■ Record set:
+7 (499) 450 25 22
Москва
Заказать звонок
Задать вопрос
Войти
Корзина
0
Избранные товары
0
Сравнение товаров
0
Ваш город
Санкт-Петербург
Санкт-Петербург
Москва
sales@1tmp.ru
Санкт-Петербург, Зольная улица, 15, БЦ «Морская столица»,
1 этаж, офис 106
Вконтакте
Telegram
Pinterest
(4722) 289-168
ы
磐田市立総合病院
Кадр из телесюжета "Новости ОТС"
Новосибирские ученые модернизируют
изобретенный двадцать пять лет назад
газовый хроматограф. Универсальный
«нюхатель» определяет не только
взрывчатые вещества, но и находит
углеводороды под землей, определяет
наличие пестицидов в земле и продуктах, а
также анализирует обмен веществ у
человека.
--
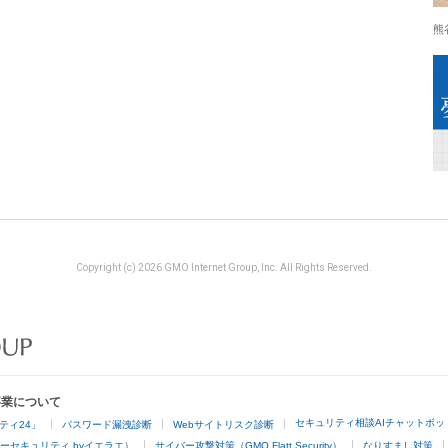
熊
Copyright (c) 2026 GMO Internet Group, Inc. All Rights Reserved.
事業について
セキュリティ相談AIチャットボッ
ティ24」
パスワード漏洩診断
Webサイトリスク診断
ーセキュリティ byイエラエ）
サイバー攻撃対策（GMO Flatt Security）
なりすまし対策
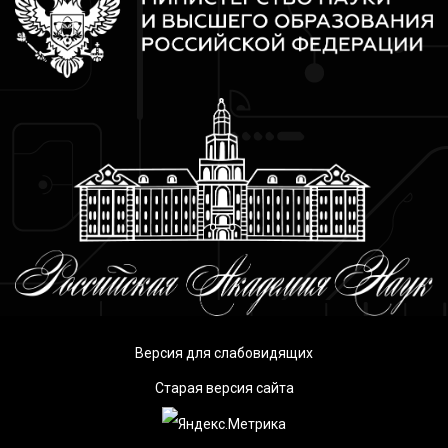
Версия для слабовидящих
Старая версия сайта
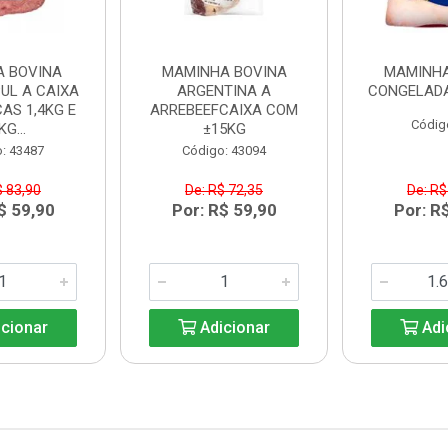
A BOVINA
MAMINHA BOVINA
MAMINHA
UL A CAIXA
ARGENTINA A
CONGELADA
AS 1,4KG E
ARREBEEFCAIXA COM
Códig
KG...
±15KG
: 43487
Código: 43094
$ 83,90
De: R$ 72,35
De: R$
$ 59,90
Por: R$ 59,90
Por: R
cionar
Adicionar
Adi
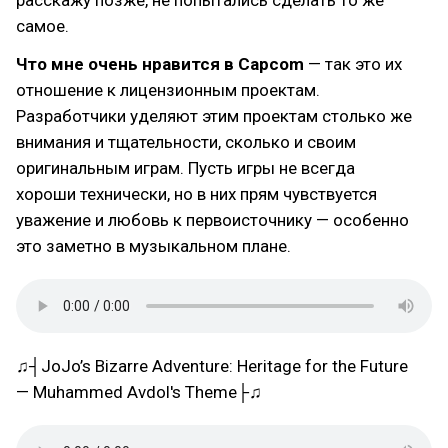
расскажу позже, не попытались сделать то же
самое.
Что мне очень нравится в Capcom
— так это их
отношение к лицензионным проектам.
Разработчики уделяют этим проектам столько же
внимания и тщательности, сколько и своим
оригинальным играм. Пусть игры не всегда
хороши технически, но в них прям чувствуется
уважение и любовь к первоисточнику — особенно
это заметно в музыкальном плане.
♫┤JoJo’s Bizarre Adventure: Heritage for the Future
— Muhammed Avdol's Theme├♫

■ Exercise objective: Word for word, restate the lines above from the line containing "оригинальным играм. Пусть игры не всегда" through the line containing "Muhammed Avdol's Theme├♫", with both included and nothing else.

■ Written solution:
оригинальным играм. Пусть игры не всегда
хороши технически, но в них прям чувствуется
уважение и любовь к первоисточнику — особенно
это заметно в музыкальном плане.
♫┤JoJo’s Bizarre Adventure: Heritage for the Future
— Muhammed Avdol's Theme├♫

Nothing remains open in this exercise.